* [PAGE TEXT]
☆ ☆ ☆ ☆
Heading out for a walk or hike may not feel as demanding as, say, running intervals or taking a spinning class...

...but both workouts are certainly challenging in their own right. Your muscles will be called upon to help you on your way, so they deserve a post-exercise stretching period just like any other workout (performing some extensions beforehand isn’t a must but can certainly feel good).

When you warm up and cool down in this way, you minimize muscle soreness and may decrease your chances of injury. That primes you to be able to hit your favorite path, treadmill, or track day after day. Spending a little time extending your muscles also helps improve your balance.

Walking & Hiking Warmup

If you want to do a little pre-walk movement, start with two to three minutes of warmup walking—breaking a light sweat and moving at an easy pace to loosen muscles, joints, and tendons, gradually increasing your heart rate and blood flow.

Then stop and lightly stretch your calves, quads, hamstrings, glutes, and ankles. These two stretches will help you cover your bases:

Toe Reach: Stand with your feet slightly apart. Bend at the waist and, with your knees slightly bent, reach down to touch your toes. Hold there for 30 seconds. Then slowly rise back up, rolling through each vertebrae of your spine until you reach a standing position, your neck and head the last to arrive.

Ankle Stretch: Sitting down (a workout bench, park bench, or even a tree stump will do), point and flex your feet for 10 to 15 seconds to loosen your ankles.

Walking & Hiking Cool Down

It’s important to take five to 10 minutes post-walk or hike to help your body recover, normalizing your heart rate and blood pressure. The cool-down period is a time for deep stretches that are held longer because your muscles are now warm and supple.
☆ ☆ ☆ ☆
* [JOB 1] Reproduce a passage from the walking and hiking stretch guide, starting with "Ankle Stretch: Sitting" and going on through "loosen your ankles.".
* [JOB 2] In the walking and hiking stretch guide, how much time should you set aside after a walk or hike to cool down?
* [JOB 3] Can you rewrite the paragraph of the walking and hiking stretch guide that begins "When you warm up and cool down in this way" as a short list of its benefits?

* [SUPPLIED MATERIAL]
☆ ☆ ☆ ☆
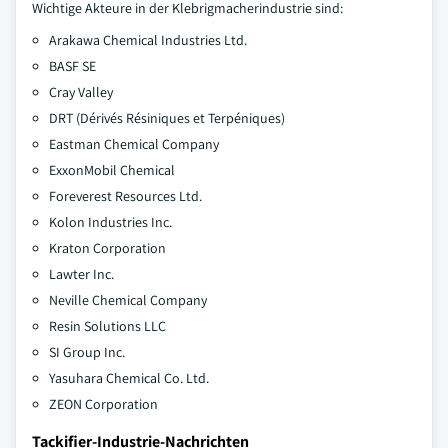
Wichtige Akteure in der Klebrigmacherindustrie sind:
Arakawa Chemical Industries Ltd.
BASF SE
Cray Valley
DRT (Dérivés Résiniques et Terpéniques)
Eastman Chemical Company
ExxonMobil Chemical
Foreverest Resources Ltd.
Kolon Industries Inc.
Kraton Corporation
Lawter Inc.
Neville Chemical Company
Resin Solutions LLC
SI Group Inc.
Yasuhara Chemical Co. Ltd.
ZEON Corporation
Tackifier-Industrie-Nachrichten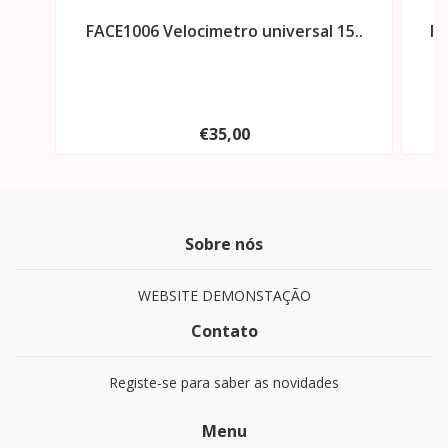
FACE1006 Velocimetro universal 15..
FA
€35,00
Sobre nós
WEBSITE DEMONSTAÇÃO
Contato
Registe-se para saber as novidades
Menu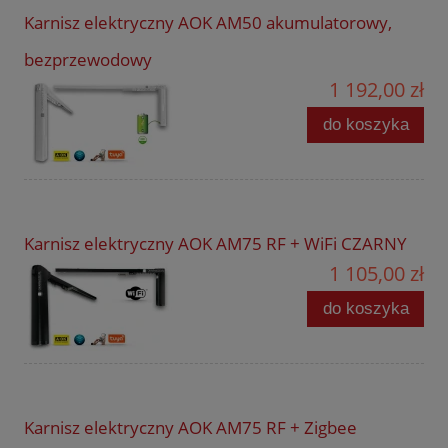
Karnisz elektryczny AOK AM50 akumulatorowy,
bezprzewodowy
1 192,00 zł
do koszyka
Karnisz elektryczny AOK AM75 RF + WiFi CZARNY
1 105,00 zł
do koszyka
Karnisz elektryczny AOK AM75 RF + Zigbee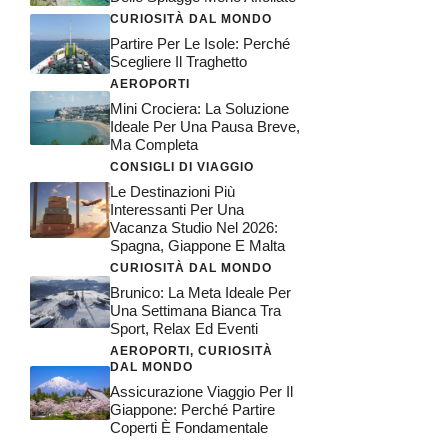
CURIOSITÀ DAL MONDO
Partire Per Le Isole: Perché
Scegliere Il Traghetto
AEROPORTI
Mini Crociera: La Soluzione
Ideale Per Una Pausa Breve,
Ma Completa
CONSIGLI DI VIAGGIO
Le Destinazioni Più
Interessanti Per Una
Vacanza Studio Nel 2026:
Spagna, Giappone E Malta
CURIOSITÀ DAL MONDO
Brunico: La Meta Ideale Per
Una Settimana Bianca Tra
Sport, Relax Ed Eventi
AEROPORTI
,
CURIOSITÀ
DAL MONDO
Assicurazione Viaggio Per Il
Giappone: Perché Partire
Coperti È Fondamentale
☆ ☆ ☆ ☆
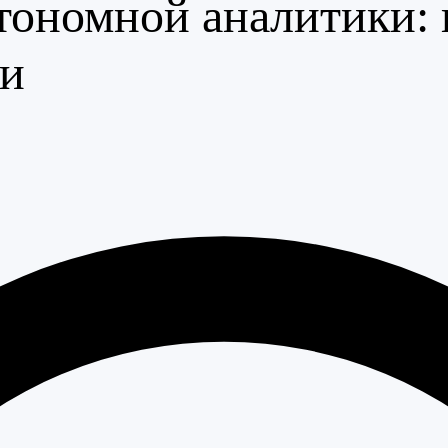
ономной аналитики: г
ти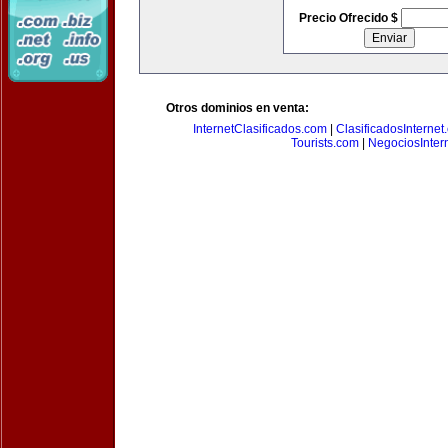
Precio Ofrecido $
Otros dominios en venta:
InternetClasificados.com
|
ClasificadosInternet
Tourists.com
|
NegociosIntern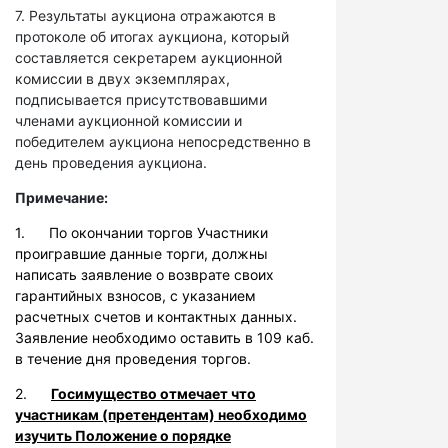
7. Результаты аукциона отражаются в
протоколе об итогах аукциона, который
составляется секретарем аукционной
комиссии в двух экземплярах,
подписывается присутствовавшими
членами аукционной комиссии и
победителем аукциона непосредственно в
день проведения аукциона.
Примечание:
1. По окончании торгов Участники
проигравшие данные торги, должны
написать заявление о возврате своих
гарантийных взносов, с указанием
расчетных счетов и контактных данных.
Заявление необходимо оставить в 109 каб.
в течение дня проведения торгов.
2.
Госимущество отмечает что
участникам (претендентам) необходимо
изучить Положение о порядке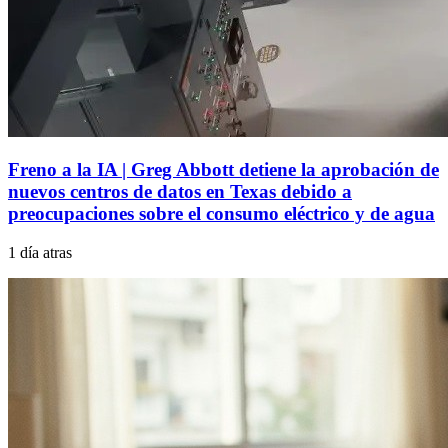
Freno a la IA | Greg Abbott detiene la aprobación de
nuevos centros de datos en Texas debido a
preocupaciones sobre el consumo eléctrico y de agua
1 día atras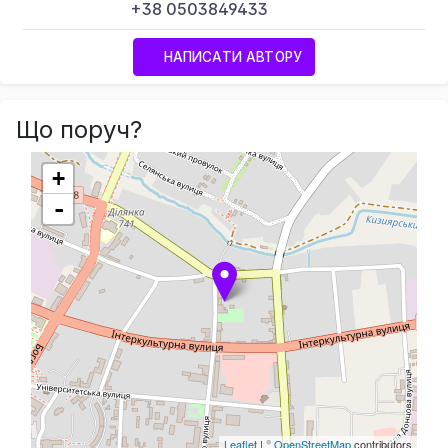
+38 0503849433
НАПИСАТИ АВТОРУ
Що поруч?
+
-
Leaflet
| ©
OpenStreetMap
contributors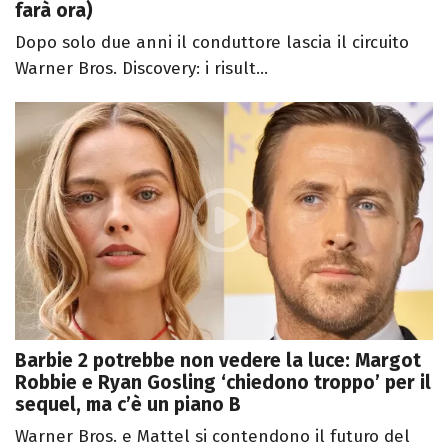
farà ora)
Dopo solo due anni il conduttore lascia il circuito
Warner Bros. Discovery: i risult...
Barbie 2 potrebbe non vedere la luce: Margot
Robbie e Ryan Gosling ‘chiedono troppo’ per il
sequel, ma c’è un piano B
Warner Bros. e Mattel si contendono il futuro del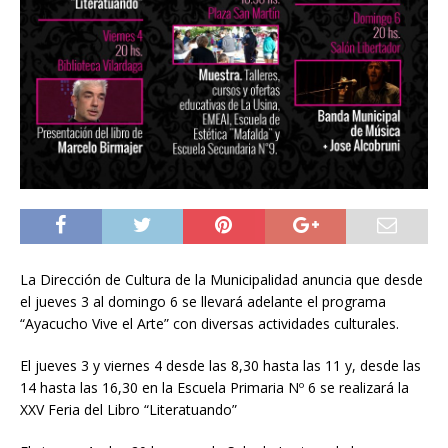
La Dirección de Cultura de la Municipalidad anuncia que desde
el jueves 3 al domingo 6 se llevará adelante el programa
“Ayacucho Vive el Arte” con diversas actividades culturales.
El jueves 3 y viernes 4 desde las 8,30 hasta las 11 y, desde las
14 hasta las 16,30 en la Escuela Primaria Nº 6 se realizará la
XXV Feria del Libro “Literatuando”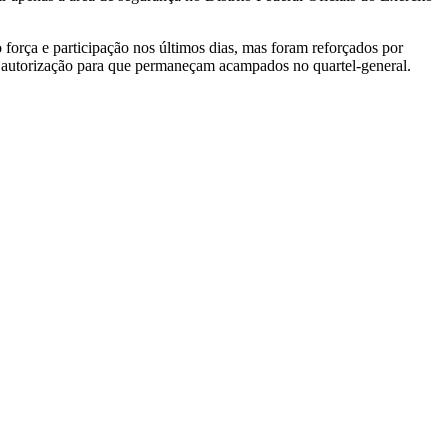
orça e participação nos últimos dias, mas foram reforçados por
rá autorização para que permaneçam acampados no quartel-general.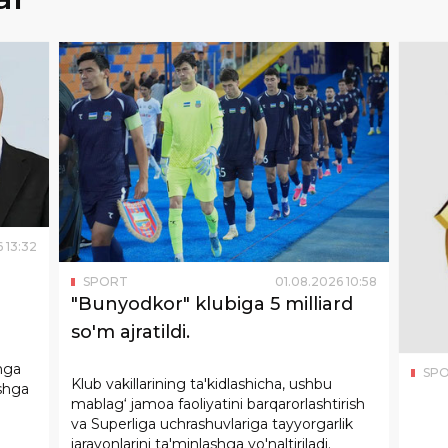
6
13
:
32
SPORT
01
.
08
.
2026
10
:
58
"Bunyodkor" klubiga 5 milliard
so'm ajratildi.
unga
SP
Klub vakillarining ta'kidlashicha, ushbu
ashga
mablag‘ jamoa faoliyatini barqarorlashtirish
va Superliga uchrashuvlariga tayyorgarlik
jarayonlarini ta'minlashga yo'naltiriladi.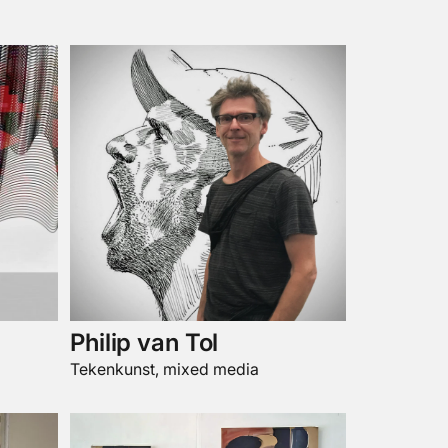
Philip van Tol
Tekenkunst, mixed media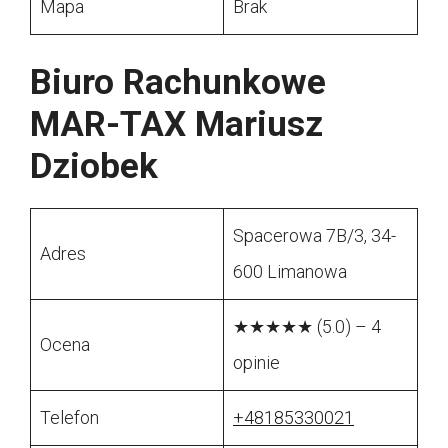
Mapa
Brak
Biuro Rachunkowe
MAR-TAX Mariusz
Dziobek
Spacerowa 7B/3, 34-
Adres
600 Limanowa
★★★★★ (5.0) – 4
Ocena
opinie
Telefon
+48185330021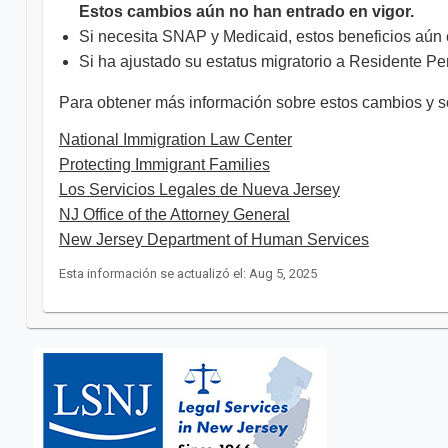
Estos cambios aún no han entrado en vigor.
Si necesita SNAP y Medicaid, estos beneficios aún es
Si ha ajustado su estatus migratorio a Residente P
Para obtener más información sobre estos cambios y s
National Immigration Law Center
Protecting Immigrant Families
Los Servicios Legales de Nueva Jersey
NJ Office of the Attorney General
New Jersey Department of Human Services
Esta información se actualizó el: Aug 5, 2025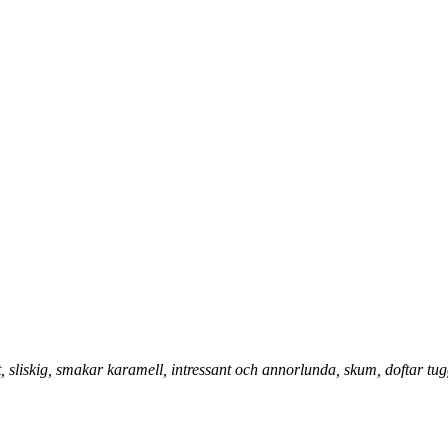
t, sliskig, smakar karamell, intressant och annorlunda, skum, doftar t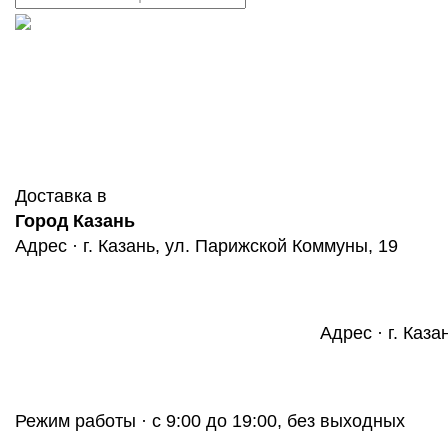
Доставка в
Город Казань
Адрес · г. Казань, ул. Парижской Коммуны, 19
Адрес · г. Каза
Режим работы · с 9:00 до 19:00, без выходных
☆ ☆ ☆ ☆
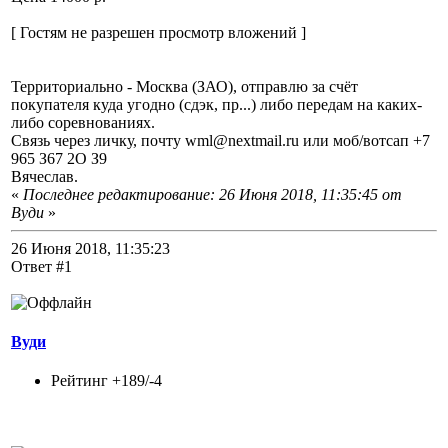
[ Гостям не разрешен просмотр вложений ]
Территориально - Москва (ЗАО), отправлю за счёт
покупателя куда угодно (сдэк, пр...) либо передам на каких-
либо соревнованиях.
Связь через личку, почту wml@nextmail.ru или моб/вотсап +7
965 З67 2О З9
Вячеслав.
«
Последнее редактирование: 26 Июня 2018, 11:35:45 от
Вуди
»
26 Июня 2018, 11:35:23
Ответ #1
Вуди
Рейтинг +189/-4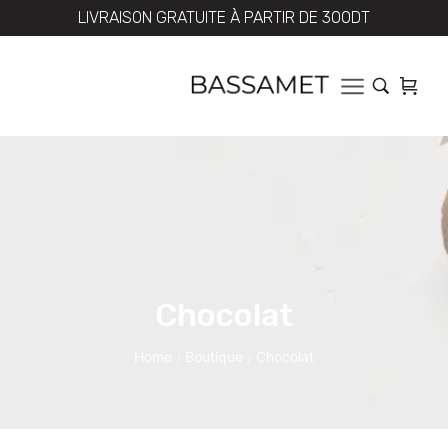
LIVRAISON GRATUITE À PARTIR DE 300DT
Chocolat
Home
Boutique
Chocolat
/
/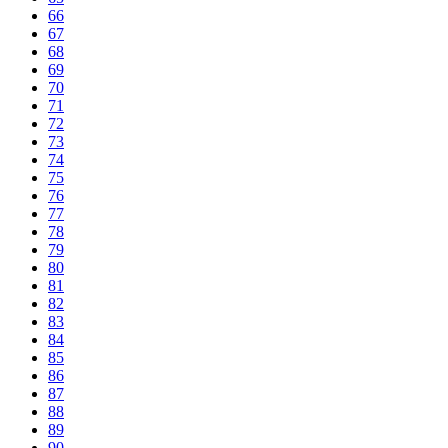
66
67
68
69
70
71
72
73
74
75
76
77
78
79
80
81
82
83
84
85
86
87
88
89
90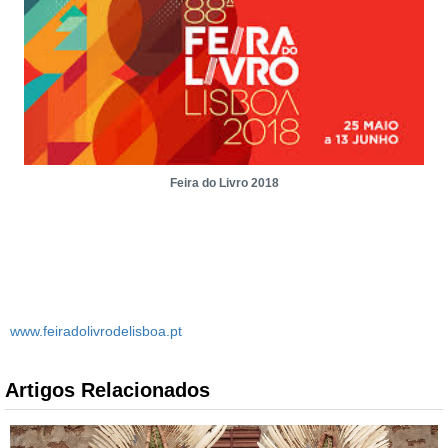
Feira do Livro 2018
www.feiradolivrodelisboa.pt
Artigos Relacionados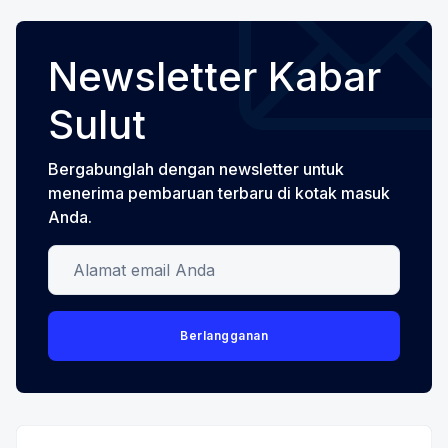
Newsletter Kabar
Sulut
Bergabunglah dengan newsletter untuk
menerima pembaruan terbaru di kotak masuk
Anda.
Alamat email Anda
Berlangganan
☆ ☆ ☆ ☆
* [TASK ANSWER 1]
Ankle Stretch: Sitting down (a workout bench, park bench, or even a tree stump will do), point and flex your feet for 10 to 15 seconds to loosen your ankles.

* [TASK ANSWER 2] Five to 10 minutes.

* [TASK ANSWER 3]
- Minimizes muscle soreness
- May decrease your chances of injury
- Prepares you to hit your favorite path, treadmill, or track day after day
- Helps improve your balance